4. Quirky Supporting Cast
Another defining trait of Joe Kelly’s Deadpool run was its outside-the-box supporting cast: namely two characters Weasel and Blind Al. Weasel was a brilliant college student with big aspirations before finding himself as Deadpool’s sidekick and tech guy (it’s later revealed through the excellent Deadpool #11 that Wade went back in time, took Weasel on a drinking binge, leading to the character’s fall from grace). Silicon Valley’s T.J. Miller, who is rumored to be in the running to play Weasel in the Deadpool film, would be an excellent choice.

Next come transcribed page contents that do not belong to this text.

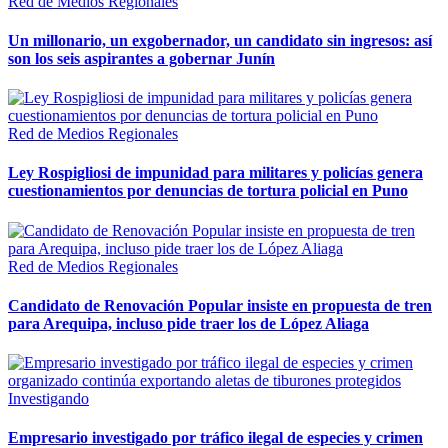
Red de Medios Regionales
Un millonario, un exgobernador, un candidato sin ingresos: así
son los seis aspirantes a gobernar Junín
Red de Medios Regionales
Ley Rospigliosi de impunidad para militares y policías genera
cuestionamientos por denuncias de tortura policial en Puno
Red de Medios Regionales
Candidato de Renovación Popular insiste en propuesta de tren
para Arequipa, incluso pide traer los de López Aliaga
Investigando
Empresario investigado por tráfico ilegal de especies y crimen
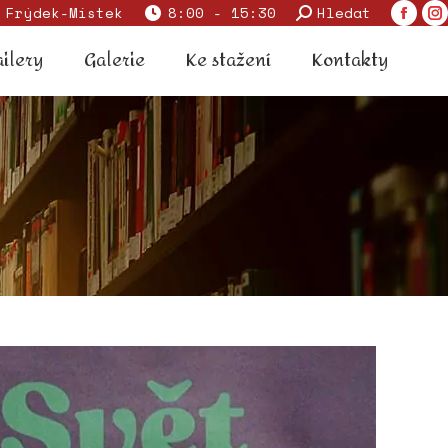
Search:
 Frýdek-Místek
8:00 - 15:30
Hledat
Faceb
I
 trailery
Galerie
Ke stažení
Kontakty
page
p
ailery
Galerie
Ke stažení
Kontakty
opens
o
in
in
new
n
windo
w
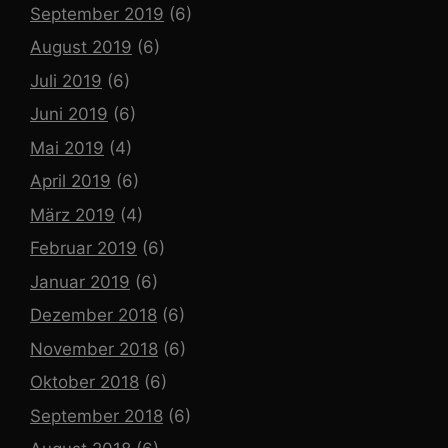
September 2019
(6)
August 2019
(6)
Juli 2019
(6)
Juni 2019
(6)
Mai 2019
(4)
April 2019
(6)
März 2019
(4)
Februar 2019
(6)
Januar 2019
(6)
Dezember 2018
(6)
November 2018
(6)
Oktober 2018
(6)
September 2018
(6)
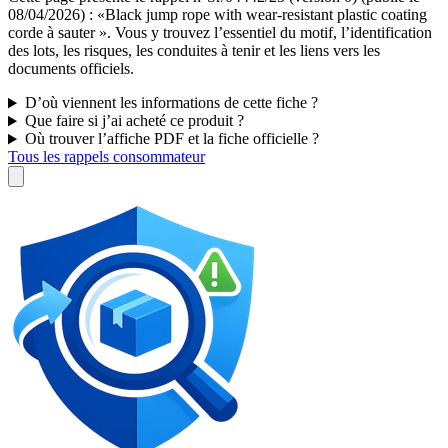
08/04/2026) : «Black jump rope with wear-resistant plastic coating
corde à sauter ». Vous y trouvez l’essentiel du motif, l’identification
des lots, les risques, les conduites à tenir et les liens vers les
documents officiels.
D’où viennent les informations de cette fiche ?
Que faire si j’ai acheté ce produit ?
Où trouver l’affiche PDF et la fiche officielle ?
Tous les rappels consommateur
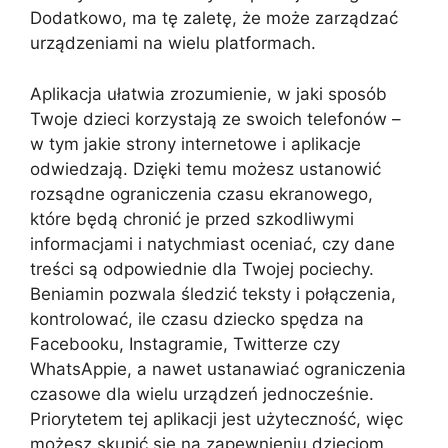
Dodatkowo, ma tę zaletę, że może zarządzać
urządzeniami na wielu platformach.
Aplikacja ułatwia zrozumienie, w jaki sposób
Twoje dzieci korzystają ze swoich telefonów –
w tym jakie strony internetowe i aplikacje
odwiedzają. Dzięki temu możesz ustanowić
rozsądne ograniczenia czasu ekranowego,
które będą chronić je przed szkodliwymi
informacjami i natychmiast oceniać, czy dane
treści są odpowiednie dla Twojej pociechy.
Beniamin pozwala śledzić teksty i połączenia,
kontrolować, ile czasu dziecko spędza na
Facebooku, Instagramie, Twitterze czy
WhatsAppie, a nawet ustanawiać ograniczenia
czasowe dla wielu urządzeń jednocześnie.
Priorytetem tej aplikacji jest użyteczność, więc
możesz skupić się na zapewnieniu dzieciom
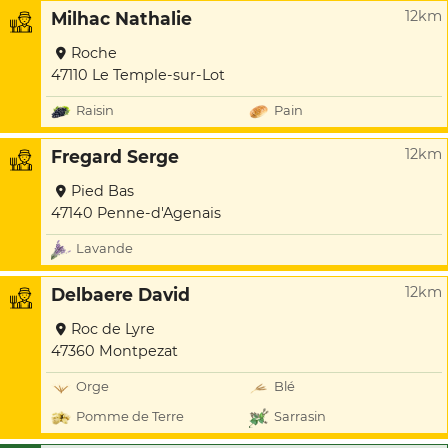
12km
Milhac Nathalie
Roche
47110 Le Temple-sur-Lot
Raisin
Pain
12km
Fregard Serge
Pied Bas
47140 Penne-d'Agenais
Lavande
12km
Delbaere David
Roc de Lyre
47360 Montpezat
Orge
Blé
Pomme de Terre
Sarrasin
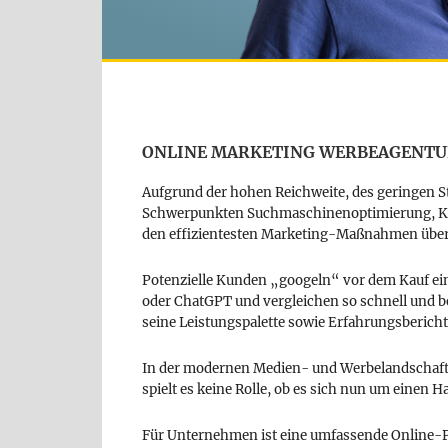
ONLINE MARKETING WERBEAGENTU
Aufgrund der hohen Reichweite, des geringen St
Schwerpunkten Suchmaschinenoptimierung, KI
den effizientesten Marketing-Maßnahmen überh
Potenzielle Kunden „googeln“ vor dem Kauf ein
oder ChatGPT und vergleichen so schnell und b
seine Leistungspalette sowie Erfahrungsberich
In der modernen Medien- und Werbelandschaft i
spielt es keine Rolle, ob es sich nun um einen
Für Unternehmen ist eine umfassende Online-Pr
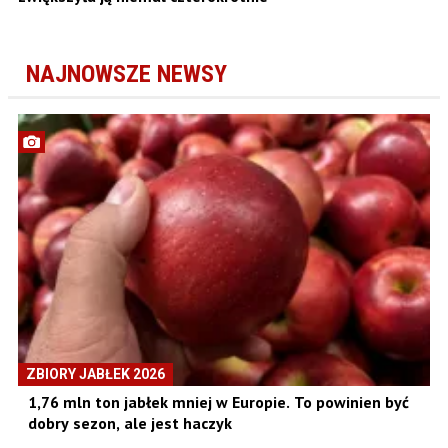
NAJNOWSZE NEWSY
ZBIORY JABŁEK 2026
1,76 mln ton jabłek mniej w Europie. To powinien być
dobry sezon, ale jest haczyk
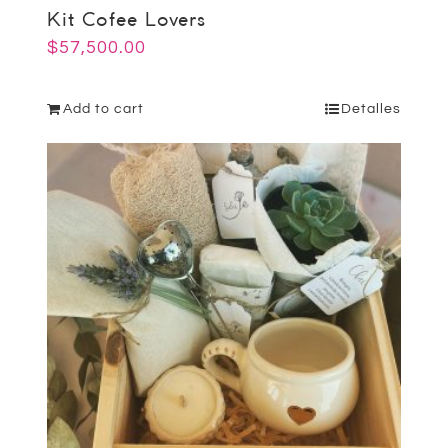
Kit Cofee Lovers
$
57,500.00
Add to cart
Detalles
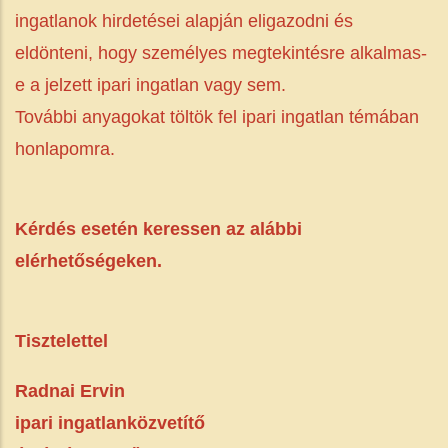
ingatlanok hirdetései alapján eligazodni és
eldönteni, hogy személyes megtekintésre alkalmas-
e a jelzett ipari ingatlan vagy sem.
További anyagokat töltök fel ipari ingatlan témában
honlapomra.
Kérdés esetén keressen az alábbi
elérhetőségeken.
Tisztelettel
Radnai Ervin
ipari ingatlanközvetítő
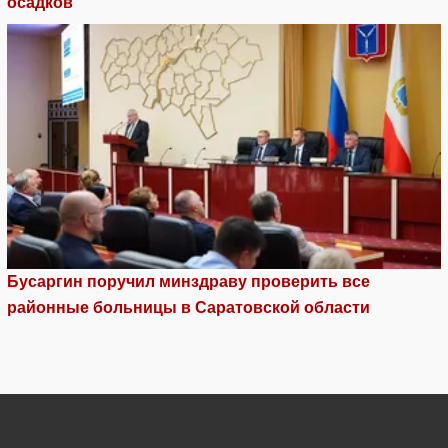
осадков
Бусаргин поручил минздраву проверить все
районные больницы в Саратовской области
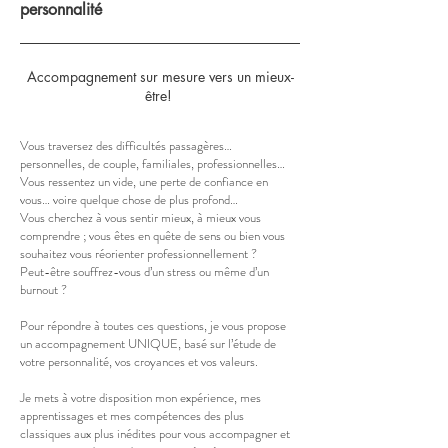
personnalité
Accompagnement sur mesure vers un mieux-
être!
Vous traversez des difficultés passagères…
personnelles, de couple, familiales, professionnelles…
Vous ressentez un vide, une perte de confiance en
vous… voire quelque chose de plus profond…
Vous cherchez à vous sentir mieux, à mieux vous
comprendre ; vous êtes en quête de sens
ou bien vous
souhaitez vous réorienter professionnellement ?
Peut-être souffrez-vous d’un stress ou même d’un
burnout ?
Pour répondre à toutes ces questions, je vous propose
un accompagnement UNIQUE, basé sur l’étude de
votre personnalité, vos croyances et vos valeurs.
Je mets à votre disposition mon expérience, mes
apprentissages et mes compétences des plus
classiques aux plus inédites pour vous accompagner et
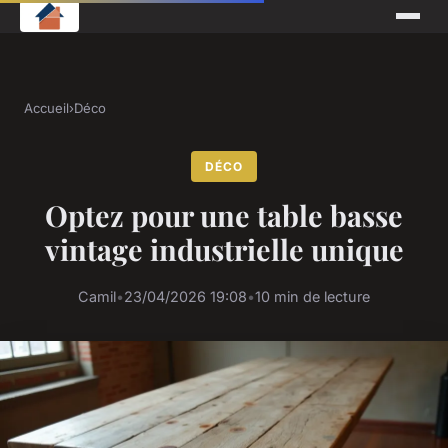
Accueil
›
Déco
DÉCO
Optez pour une table basse
vintage industrielle unique
Camil
•
23/04/2026 19:08
•
10 min de lecture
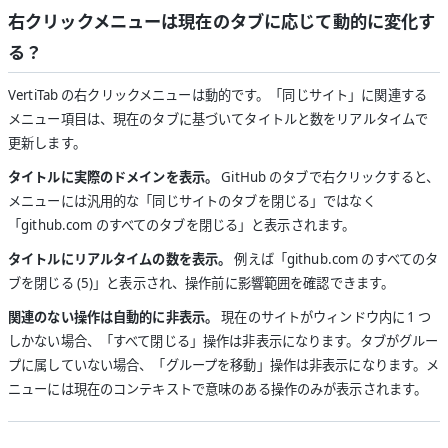
右クリックメニューは現在のタブに応じて動的に変化す
る？
VertiTab の右クリックメニューは動的です。「同じサイト」に関連する
メニュー項目は、現在のタブに基づいてタイトルと数をリアルタイムで
更新します。
タイトルに実際のドメインを表示。
GitHub のタブで右クリックすると、
メニューには汎用的な「同じサイトのタブを閉じる」ではなく
「github.com のすべてのタブを閉じる」と表示されます。
タイトルにリアルタイムの数を表示。
例えば「github.com のすべてのタ
ブを閉じる (5)」と表示され、操作前に影響範囲を確認できます。
関連のない操作は自動的に非表示。
現在のサイトがウィンドウ内に 1 つ
しかない場合、「すべて閉じる」操作は非表示になります。タブがグルー
プに属していない場合、「グループを移動」操作は非表示になります。メ
ニューには現在のコンテキストで意味のある操作のみが表示されます。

Blind Al will probably be a bit tougher to get right on film as the character is quite beyond the norms of what one tends to expect from comic book movie supporting cast member. Al is an elderly blind woman who lives with Deadpool — but she’s hardly a matronly character who stands around making Wade wheatcakes, giving him motherly advice. Instead, she’s a former British agent who’s captured by Deadpool and (more or less) is held against her will in his home. But the character has also developed a bit of “Stockholm Syndrome” and is depicted as being appreciative of having a roof over her head. Blind Al is going to be a super complicated character to get right, and it’s more than likely that her nuance will get lost in the shuffle of the adaptation. That doesn’t mean it wouldn’t be great to see Fox at least try to faithfully adapt the character for the big screen.
5. Deadpool the Outcast
Because he’s a funny guy and a prankster, there might be a temptation to characterize Deadpool as someone who is well-liked throughout Fox’s iteration of the Marvel Universe. But that would be a mistake. The fact that most opinions of Deadpool run the gamut between “mild irritant” to “arrogant, self-centered jerk” is part of what makes the character so compelling for readers. It plays into the squirrel and the coconut analogy Deadpool made about himself during the Joe Kelly run (see entry No. 3). Even when Deadpool sets out to be inherently good, one way or another he is never recognized by the public or his peers for his heroism or selflessness.
One of the best examples of this came during a Fabian Nicieza and Patrick Zircher issues of Cable and Deadpool. Deadpool was recruited by the X-Men to help them track down Cable (who Deadpool sorta/kinda had a working relationship with). Deadpool agreed to help on one condition – he wanted to fight alongside the X-Men wearing the classic garb of Marvel Girl (Jean Grey’s original identity during the Stan Lee/Jack Kirby run). When Deadpool shows up in the costume, his teammates are immediately embarrassed and attempt to distance themselves from the him. Deadpool keeps referring to himself as an honorary X-Man and a mutant (and the X-Men keep reminding him that he is neither).
Was this scene absolutely hilarious for the reader? Absolutely. But what makes the scene so memorable is the fact that it’s plainly obvious that the X-Men want nothing to do with Wade. They find his entire act asinine and the sooner they work together to find Cable, the sooner they can go back on their separate paths. While Deadpool would later become a member of X-Force, for his first solo film, it would probably be important to reaffirm just how much of an outcast Wade is.